19/08/2022 - 9:30
Embora seja investigado por assédio sexual contra policiais penais homens, o administrador de empresas Dantas Campostrini Vieira segue fazendo carreira como diretor de presídios no Espírito Santo. Está no sistema há doze anos, e desde maio de 2021 comanda a Penitenciária de Segurança Média 2 (PSME2), em Viana – a unidade, com capacidade para 296 custodiados, é exclusiva e de referência para pessoas autodeclaradas LGBTQIA+ (lésbica, gay, bissexual, transexual, travesti ou intersexo). A administração do sistema é responsabilidade do estado, governado por Renato Casagrande (PSB).
Campostrini assumiu a direção da PSME2, assim que o antigo presídio foi reinaugurado para essa finalidade. Na ocasião, posou para fotos ao lado do titular da Secretaria de Justiça (Sejus), Marcello Paiva de Mello, defensor público de carreira. Segundo ele, a unidade prisional foi pensada para “garantir que não haja violações de direitos ao grupo LGBTQIA+”. Três meses antes, porém, em fevereiro de 2021, a corregedoria da Sejus havia tomado o depoimento de cinco policiais penais que acusaram Campostrini de assédio sexual — os crimes teriam ocorrido quando o diretor estava à frente do Centro de Detenção Provisória (CDP) de Aracruz, sua lotação anterior.

O resultado prático da sindicância até agora: um dos agentes assediados foi demitido, e os demais foram transferidos para outras unidades prisionais do estado. Campostrini não só permaneceu como diretor penitenciário — mas, na definição de uma das vítimas, “caiu pra cima”, já que foi alçado ao comando do presídio LGBTQIA+. Os relatos dos abusos no antigo emprego de Campostrini no CDP de Aracruz também chegaram ao Ministério Público capixaba, que em abril de 2021 instaurou procedimento pra apurar “supostas práticas de crimes sexuais contra detento e servidores”.

A reportagem ouviu duas dessas vítimas, sob a condição de que suas identidades fossem mantidas em sigilo. Ambos apontam para um padrão nas abordagens: o diretor escolhia agentes não concursados — que podem ser, portanto, sumariamente demitidos. E designava seus alvos para dirigir o carro a que tem direito por causa do cargo de direção. Os assédios ocorreram dentro do veículo — o diretor sentava sempre no banco do carona.
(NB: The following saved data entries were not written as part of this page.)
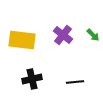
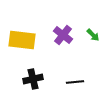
black cross: moved 1 px right
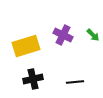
purple cross: rotated 12 degrees counterclockwise
yellow rectangle: moved 4 px right, 6 px down; rotated 24 degrees counterclockwise
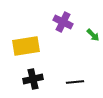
purple cross: moved 13 px up
yellow rectangle: rotated 8 degrees clockwise
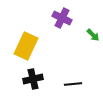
purple cross: moved 1 px left, 4 px up
yellow rectangle: rotated 56 degrees counterclockwise
black line: moved 2 px left, 2 px down
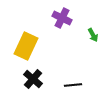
green arrow: rotated 16 degrees clockwise
black cross: rotated 36 degrees counterclockwise
black line: moved 1 px down
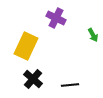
purple cross: moved 6 px left
black line: moved 3 px left
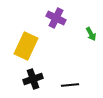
green arrow: moved 2 px left, 1 px up
black cross: rotated 30 degrees clockwise
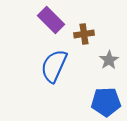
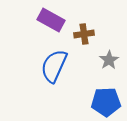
purple rectangle: rotated 16 degrees counterclockwise
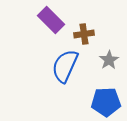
purple rectangle: rotated 16 degrees clockwise
blue semicircle: moved 11 px right
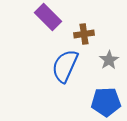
purple rectangle: moved 3 px left, 3 px up
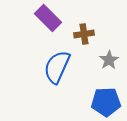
purple rectangle: moved 1 px down
blue semicircle: moved 8 px left, 1 px down
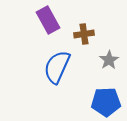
purple rectangle: moved 2 px down; rotated 16 degrees clockwise
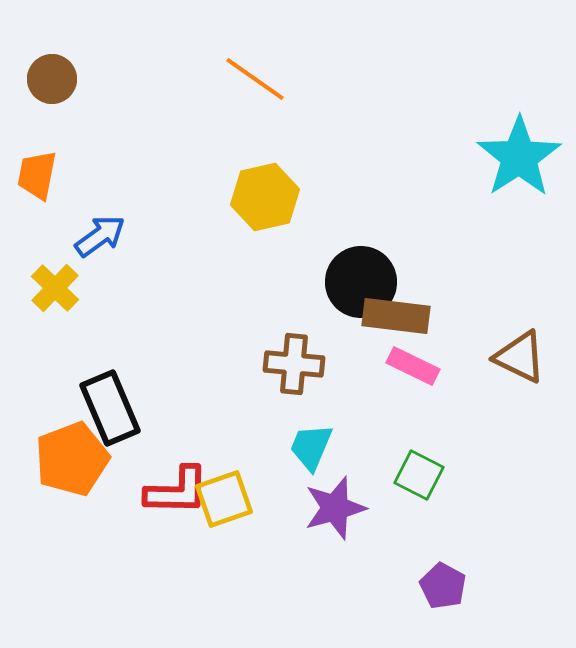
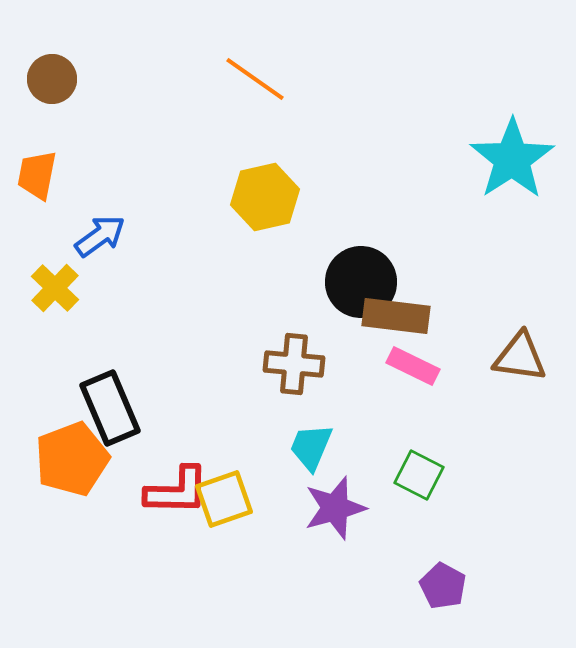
cyan star: moved 7 px left, 2 px down
brown triangle: rotated 18 degrees counterclockwise
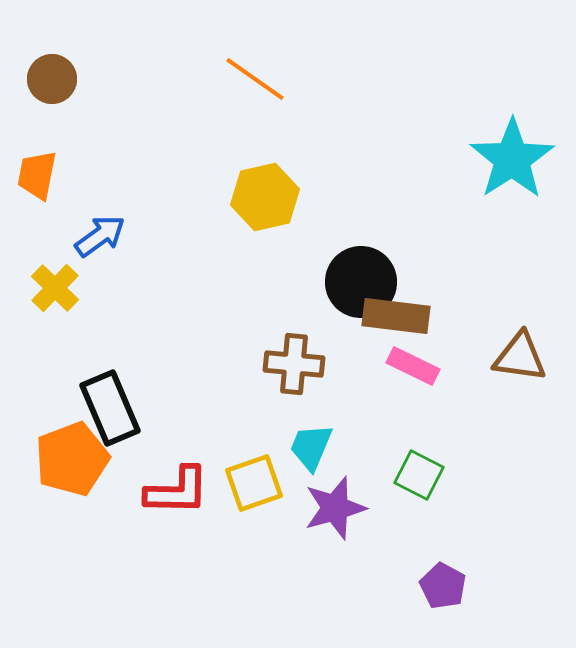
yellow square: moved 30 px right, 16 px up
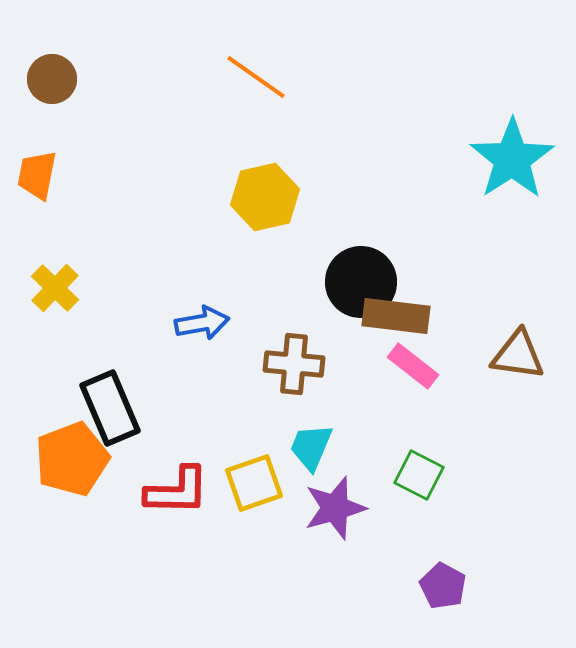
orange line: moved 1 px right, 2 px up
blue arrow: moved 102 px right, 87 px down; rotated 26 degrees clockwise
brown triangle: moved 2 px left, 2 px up
pink rectangle: rotated 12 degrees clockwise
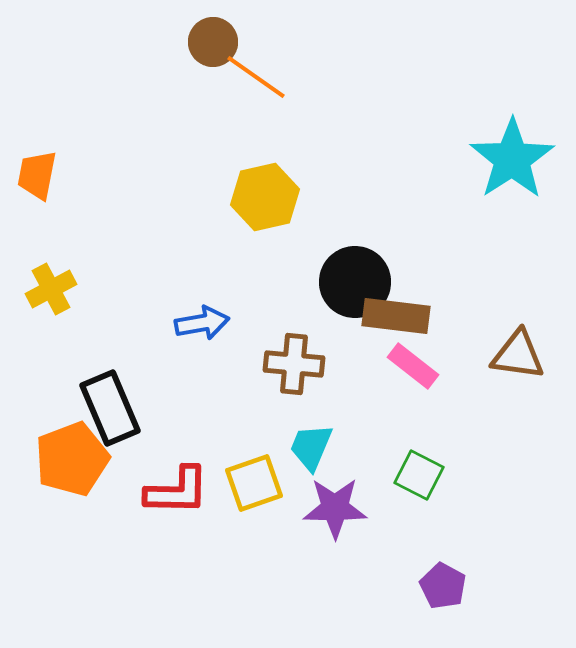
brown circle: moved 161 px right, 37 px up
black circle: moved 6 px left
yellow cross: moved 4 px left, 1 px down; rotated 18 degrees clockwise
purple star: rotated 16 degrees clockwise
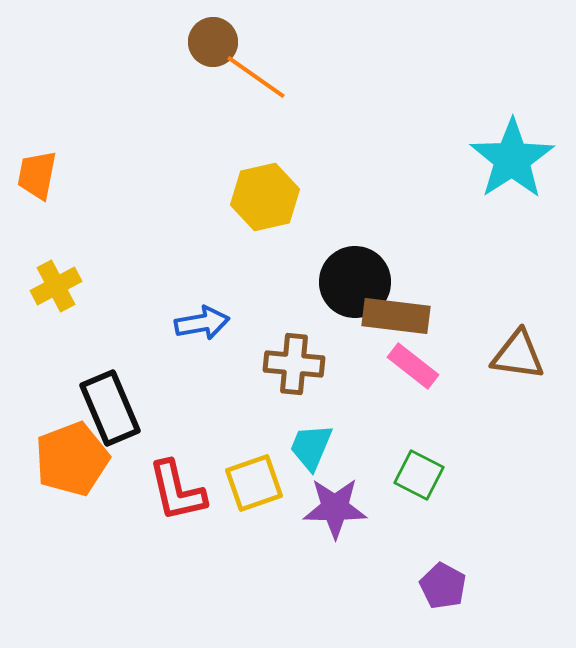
yellow cross: moved 5 px right, 3 px up
red L-shape: rotated 76 degrees clockwise
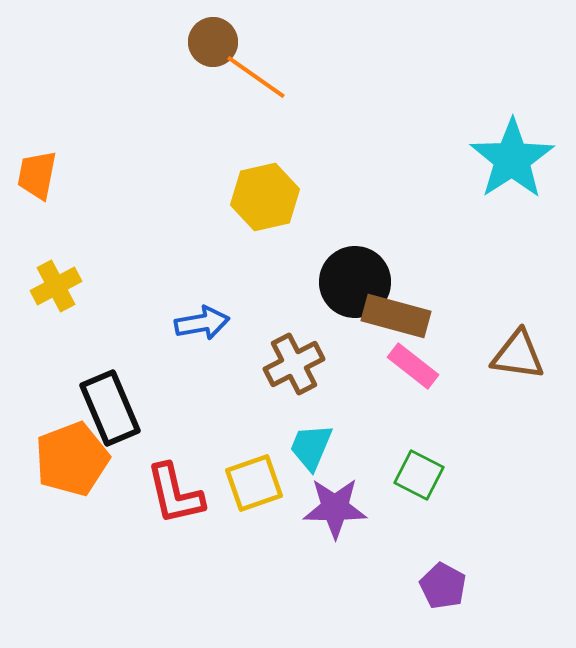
brown rectangle: rotated 8 degrees clockwise
brown cross: rotated 32 degrees counterclockwise
red L-shape: moved 2 px left, 3 px down
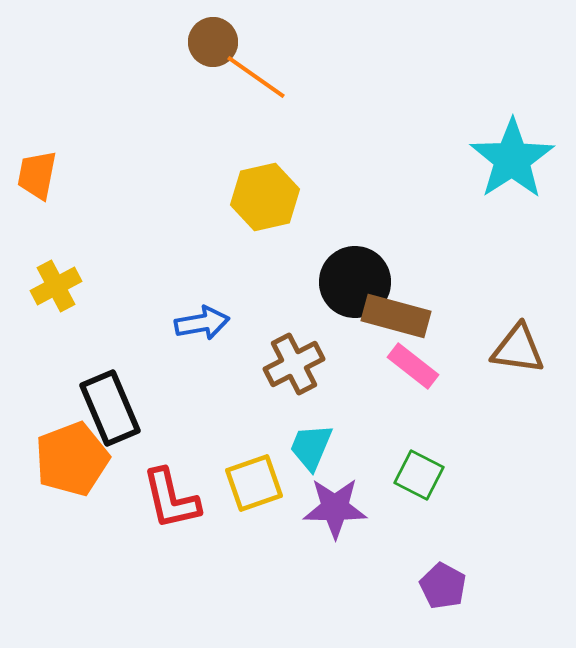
brown triangle: moved 6 px up
red L-shape: moved 4 px left, 5 px down
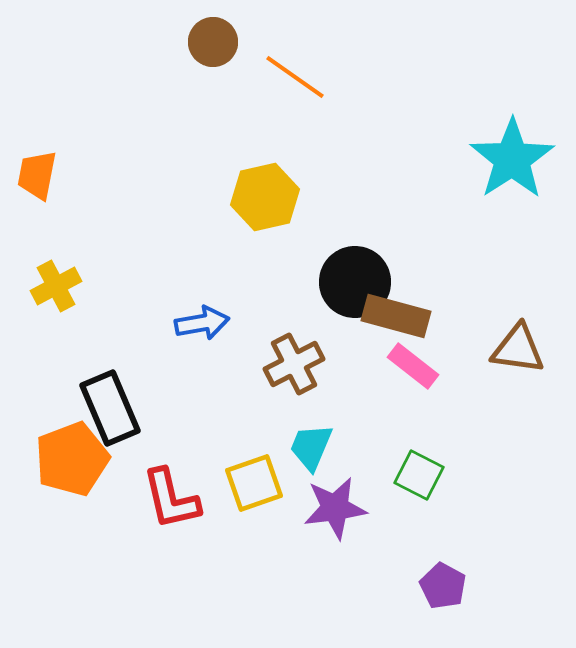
orange line: moved 39 px right
purple star: rotated 8 degrees counterclockwise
Os dois também mencionaram que era comum ouvirem dele a frase “eu tenho o poder da caneta”.
O policial penal 1 tem 45 anos, é casado e pai de dois filhos. “Eu era novo na unidade, e quando fui chamado pra dirigir para ele, achei até que era uma missão honrosa, dirigir para o diretor”, diz. “O assédio começou devagar. Primeiro ele dizia que eu tinha cara de ‘pegador’. E eu saindo pela tangente, pensando ‘o cara é diretor’. Até que em uma das viagens ele me disse ‘você tem cara de quem tem p… grande’, e me mostrou na tela do celular a foto de um pênis, dizendo ‘deve ser mais ou menos assim’. E eu tentando sair daquela situação. Ele só me deixou em paz depois que se interessou por outro policial penal”. O policial penal 2 tem 44 anos e se declara homossexual. “O diretor começou a me chamar para dirigir para ele, e já na primeira viagem falou ‘fiquei sabendo que você curte, que gosta do negócio, eu também gosto’ e tal. Disse que ninguém ia saber. E eu me esquivando, com medo de retaliação, de ser transferido, demitido”, conta. “Até que um dia ele falou ‘poxa, você não vai nem deixar eu dar uma pegada?’ Daí ele veio com a mão na minha perna para tentar pegar meu pênis. Eu bati na mão dele e perguntei ‘você tá doido, cara?’”
As suspeitas de crimes sexuais acompanham Campostrini também no presídio LGBTQIA+. O Ministério Público pediu a instauração de inquérito policial para apurar “violência contra pessoa em restrição de liberdade” naquela unidade. Alguns detentos já foram ouvidos, e há relatos de que o diretor oferecia benefícios em troca de relações sexuais. A situação é no mínimo inusitada: os presos saem para depor, e depois têm que retornar para a mesma unidade prisional, comandada pelo alegado assediador – resolução do Conselho Nacional de Justiça (CNJ) determina que pessoas autodeclaradas LGBTQIA+ devem ficar em ala prisional ou unidade exclusiva para essa população, e há apenas um presídio especializado no estado. “A única coisa que eu quero é justiça”, diz um dos agentes penais assediados. “Não tenho paz.”